Problem requirements: An exact transcription of every record is needed, leaving out the pictures.

(Records from a data source)
.....

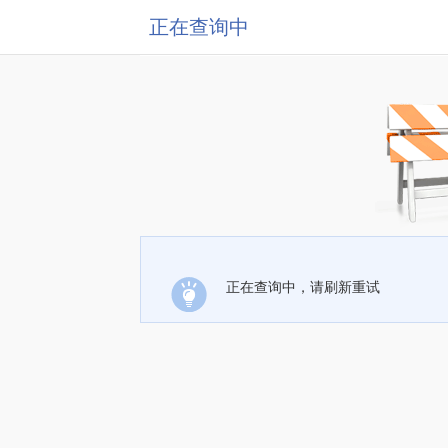
正在查询中
正在查询中，请刷新重试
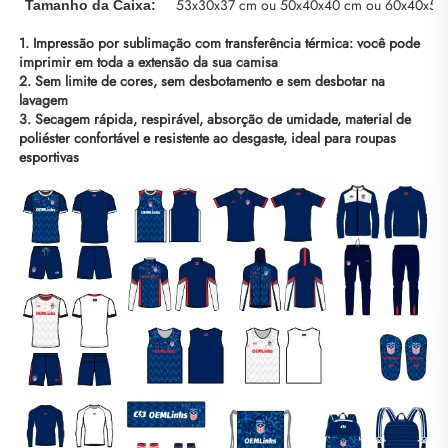
53x30x37 cm ou 50x40x40 cm ou 60x40x50
Tamanho da Caixa:
1. Impressão por sublimação com transferência térmica: você pode 
imprimir em toda a extensão da sua camisa 
2. Sem limite de cores, sem desbotamento e sem desbotar na 
lavagem 
3. Secagem rápida, respirável, absorção de umidade, material de 
poliéster confortável e resistente ao desgaste, ideal para roupas 
esportivas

.....

Result of this exercise:
正在查询中
正在查询中，请刷新重试
53x30x37 cm ou 50x40x40 cm ou 60x40x50
Tamanho da Caixa:
1. Impressão por sublimação com transferência térmica: você pode 
imprimir em toda a extensão da sua camisa 
2. Sem limite de cores, sem desbotamento e sem desbotar na 
lavagem 
3. Secagem rápida, respirável, absorção de umidade, material de 
poliéster confortável e resistente ao desgaste, ideal para roupas 
esportivas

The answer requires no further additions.